[Extracted data entries]
◇ ◇ ◇ ◇ ◇
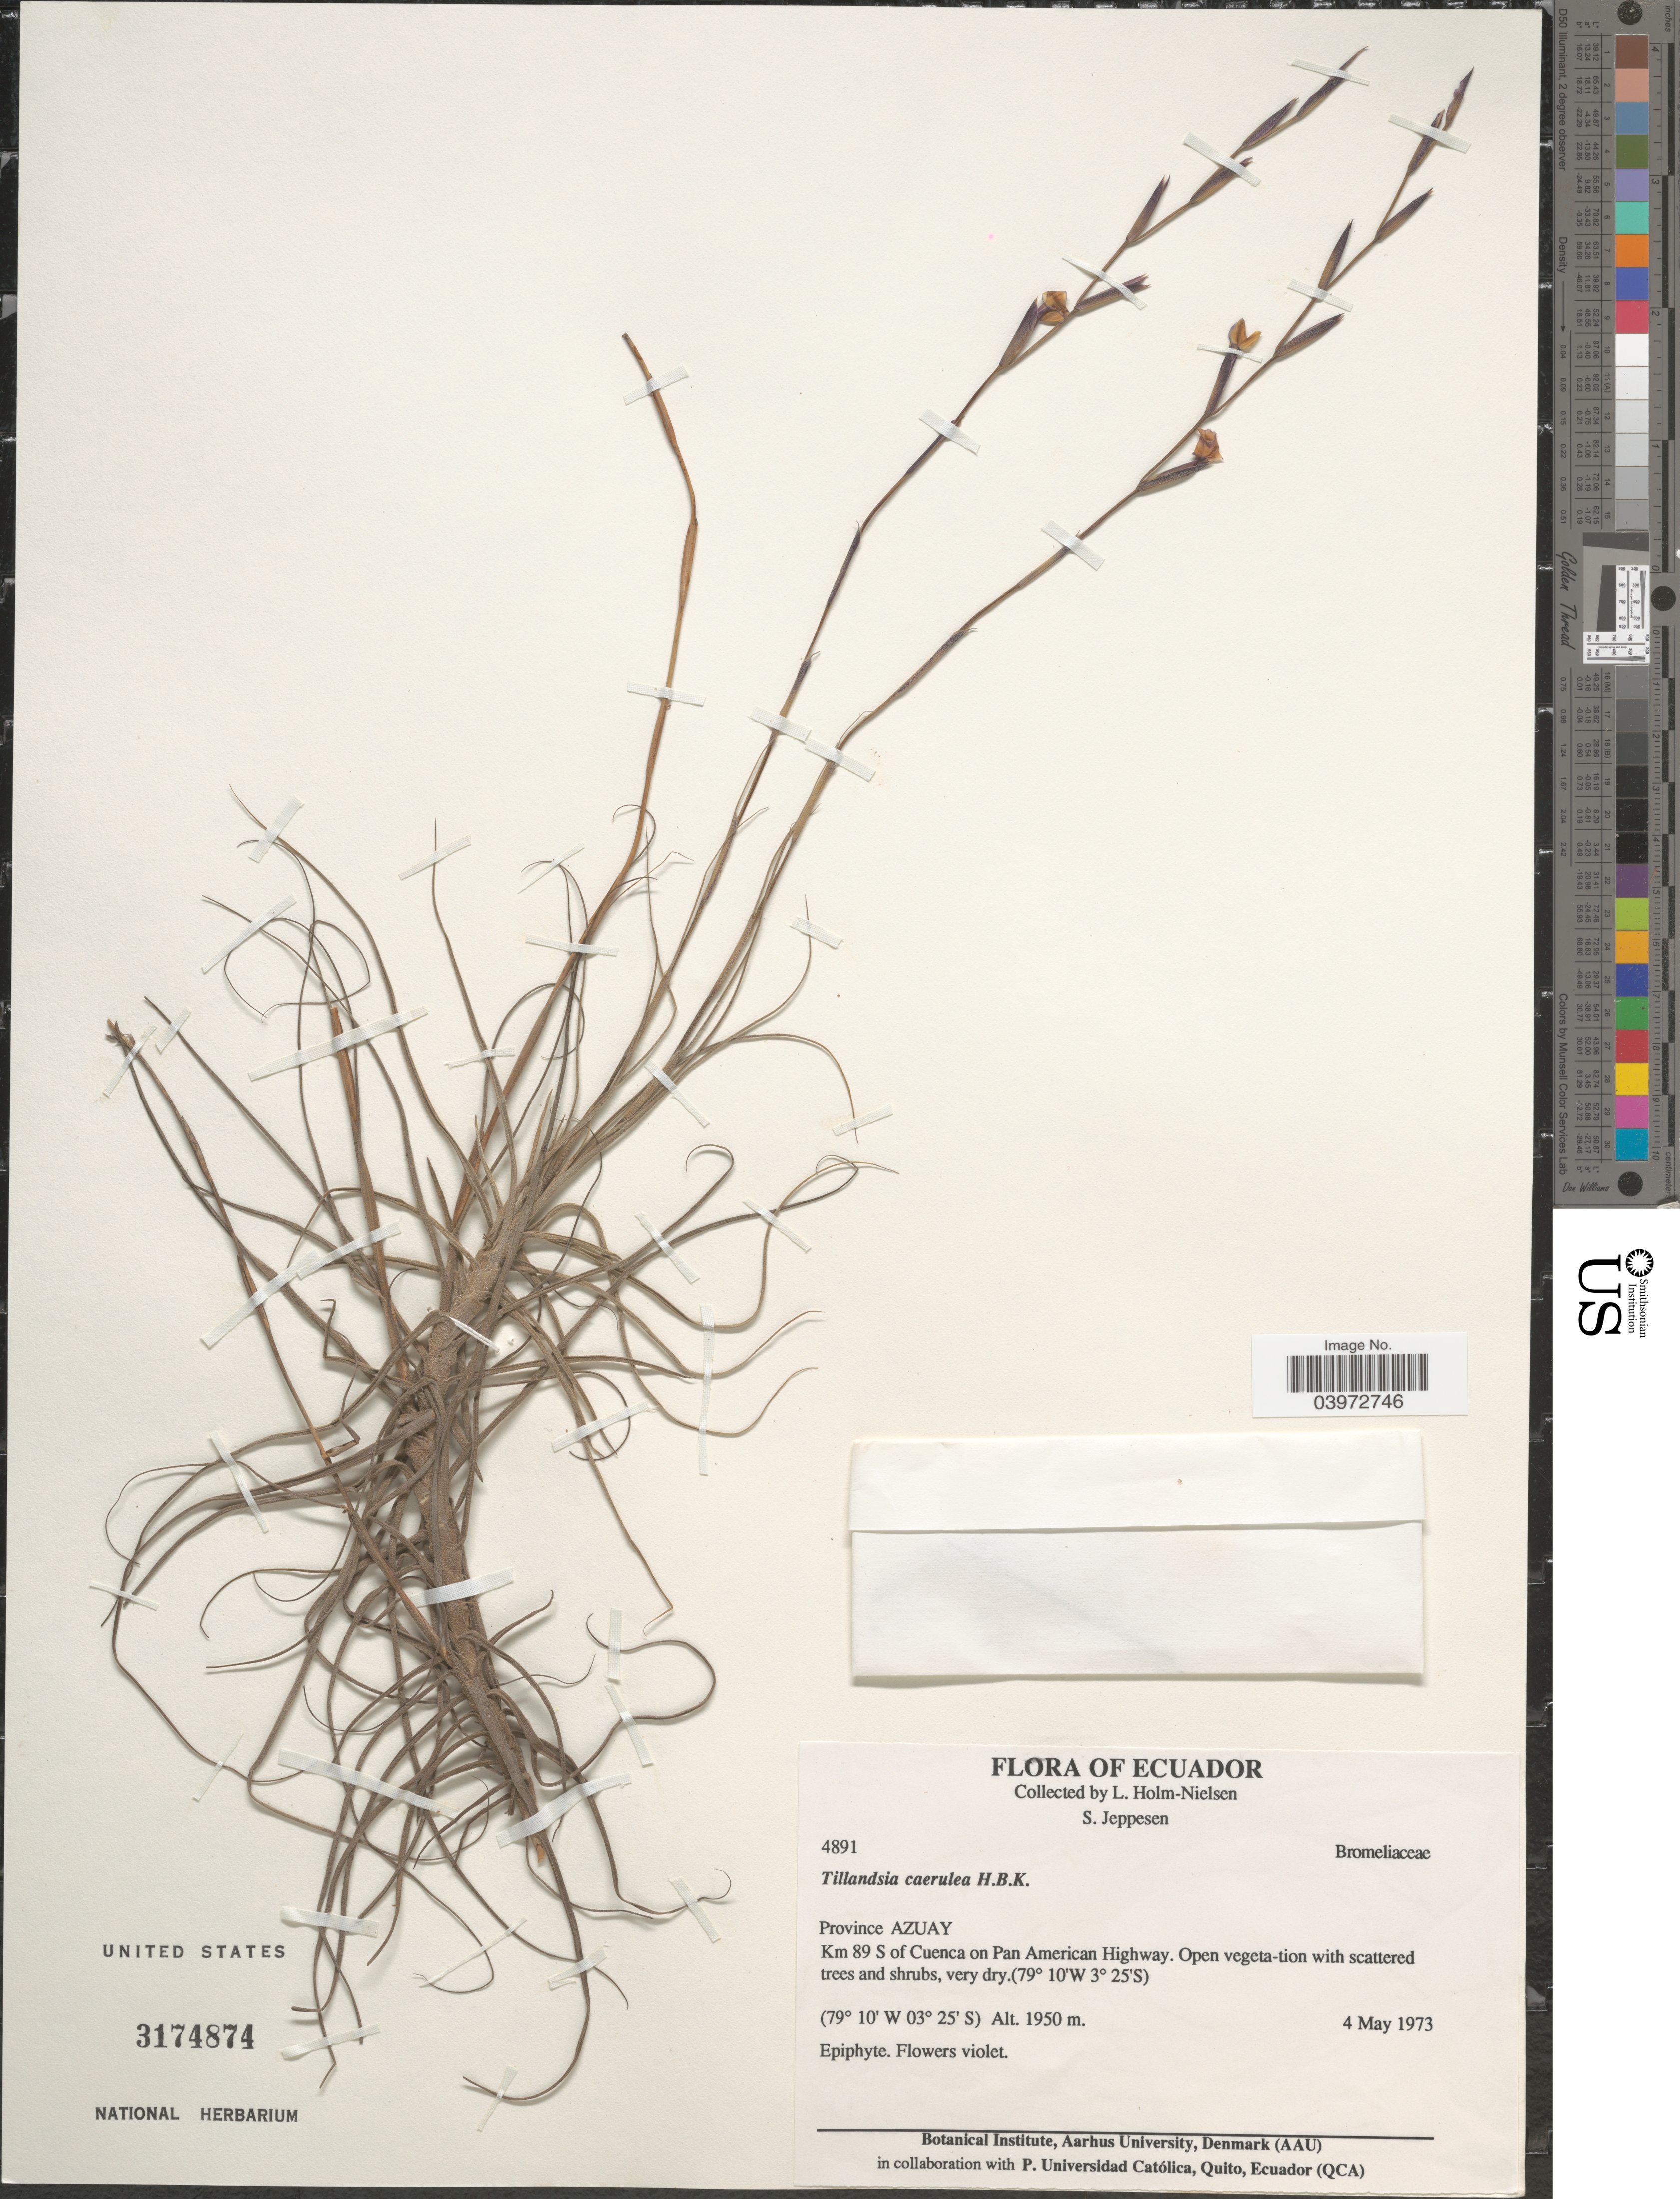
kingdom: Plantae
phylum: Tracheophyta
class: Liliopsida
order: Poales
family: Bromeliaceae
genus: Tillandsia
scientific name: Tillandsia caerulea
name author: Kunth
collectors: L. Holm-Nielsen & S. Jeppesen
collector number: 4891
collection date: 1973-05-04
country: Ecuador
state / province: Azuay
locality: Km 89 S of Cuenca on Pan American Highway.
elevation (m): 1950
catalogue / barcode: US 3174874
◇ ◇ ◇ ◇ ◇
OBJECTIVE:
Put each line of the material into a JSON list of strings, one string per line, skipping blank lines. Leave out the pictures.

CORRECT RESPONSE:
[
  "kingdom: Plantae",
  "phylum: Tracheophyta",
  "class: Liliopsida",
  "order: Poales",
  "family: Bromeliaceae",
  "genus: Tillandsia",
  "scientific name: Tillandsia caerulea",
  "name author: Kunth",
  "collectors: L. Holm-Nielsen & S. Jeppesen",
  "collector number: 4891",
  "collection date: 1973-05-04",
  "country: Ecuador",
  "state / province: Azuay",
  "locality: Km 89 S of Cuenca on Pan American Highway.",
  "elevation (m): 1950",
  "catalogue / barcode: US 3174874"
]